Here’s how you solve this:
You acknowledge that you will never know the entirety of the buyer psyche that led to a conversion. You let go of the idea of a perfect attribution model. You gain the capability of dissecting the known parts of the data from several angles to form an idea of what’s working. You test the idea out with experiments to see if what worked in the past is actually driving incremental revenue.
All of this requires:
for all your customer data to be recorded in the same place
in a flexible event-based format, rather than Salesforce’s rigid object-based format
and for a non-technical team member to be able to analyze data in any way, shape, form they want,
and take action on the dataset to turn data into revenue without complex workflows
If you put the entire GTM tech market on a graph based on their ability to achieve these three things, you see that there is a consistent increase in valuation and revenue of the companies from left to right.
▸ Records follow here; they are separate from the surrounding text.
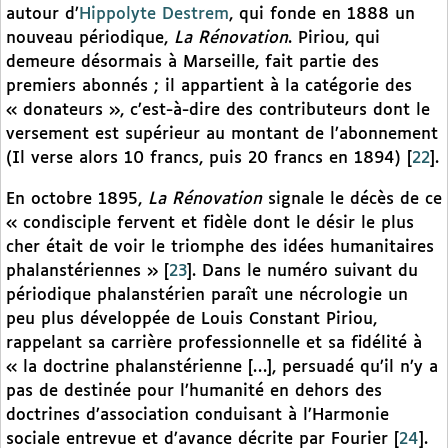
autour d’
Hippolyte Destrem
, qui fonde en 1888 un
nouveau périodique,
La Rénovation
. Piriou, qui
demeure désormais à Marseille, fait partie des
premiers abonnés ; il appartient à la catégorie des
« donateurs », c’est-à-dire des contributeurs dont le
versement est supérieur au montant de l’abonnement
(Il verse alors 10 francs, puis 20 francs en 1894)
[
22
]
.
En octobre 1895,
La Rénovation
signale le décès de ce
« condisciple fervent et fidèle dont le désir le plus
cher était de voir le triomphe des idées humanitaires
phalanstériennes »
[
23
]
. Dans le numéro suivant du
périodique phalanstérien paraît une nécrologie un
peu plus développée de Louis Constant Piriou,
rappelant sa carrière professionnelle et sa fidélité à
« la doctrine phalanstérienne […], persuadé qu’il n’y a
pas de destinée pour l’humanité en dehors des
doctrines d’association conduisant à l’Harmonie
sociale entrevue et d’avance décrite par Fourier
[
24
]
.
That proves that we’re on the right track.
Now, how do we actually build and grow this?
Step 1 - We create the most flexible system of record of customer data out there, with the ability to prescriptively and predictively analyze any sort of customer data. While everyone else is focused on building point solutions and modules for specific use cases, we play the long game and build a full-fledged data tool.
Step 2 - We find pockets of GTM tooling where competition is the weakest, and start selling there. First one being attribution, where we already became an undoubted choice.
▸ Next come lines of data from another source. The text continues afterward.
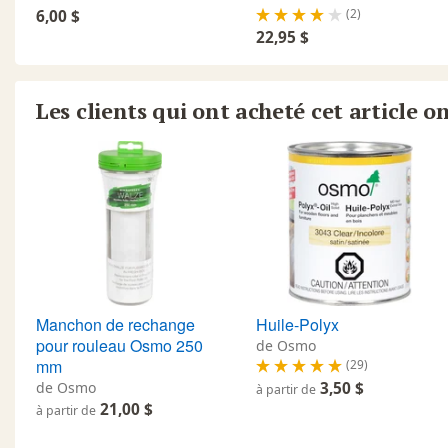
(2)
6,00 $
22,95 $
Les clients qui ont acheté cet article o
Manchon de rechange
Huile-Polyx
pour rouleau Osmo 250
de Osmo
mm
(29)
de Osmo
3,50 $
à partir de
21,00 $
à partir de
Step 3 - As we grow our brand and customers trust us more, we increase the number of use cases we sell to, growing in each account along the way and selling larger and larger deals that deliver more and more value.
Today, we’re at this step, launching marketing mix modeling, marketing forecasts, goal setting, budget optimization, and ABM. All of them are continuations of the same exact product, rather than separate modules.
Step 4 - We end up becoming the market leader in most data use cases. Companies implement HockeyStack as their primary source of truth. Customer data is still inputed and managed across several different tools, but analyzed and actioned in HockeyStack.
Step 5 - We become the system of record where everyone inputs, reads, and actions on customer data.
From Step 3 to Step 5 will be a long journey, but this round is a testament to how fast we’ve come where we are and how much more we can do.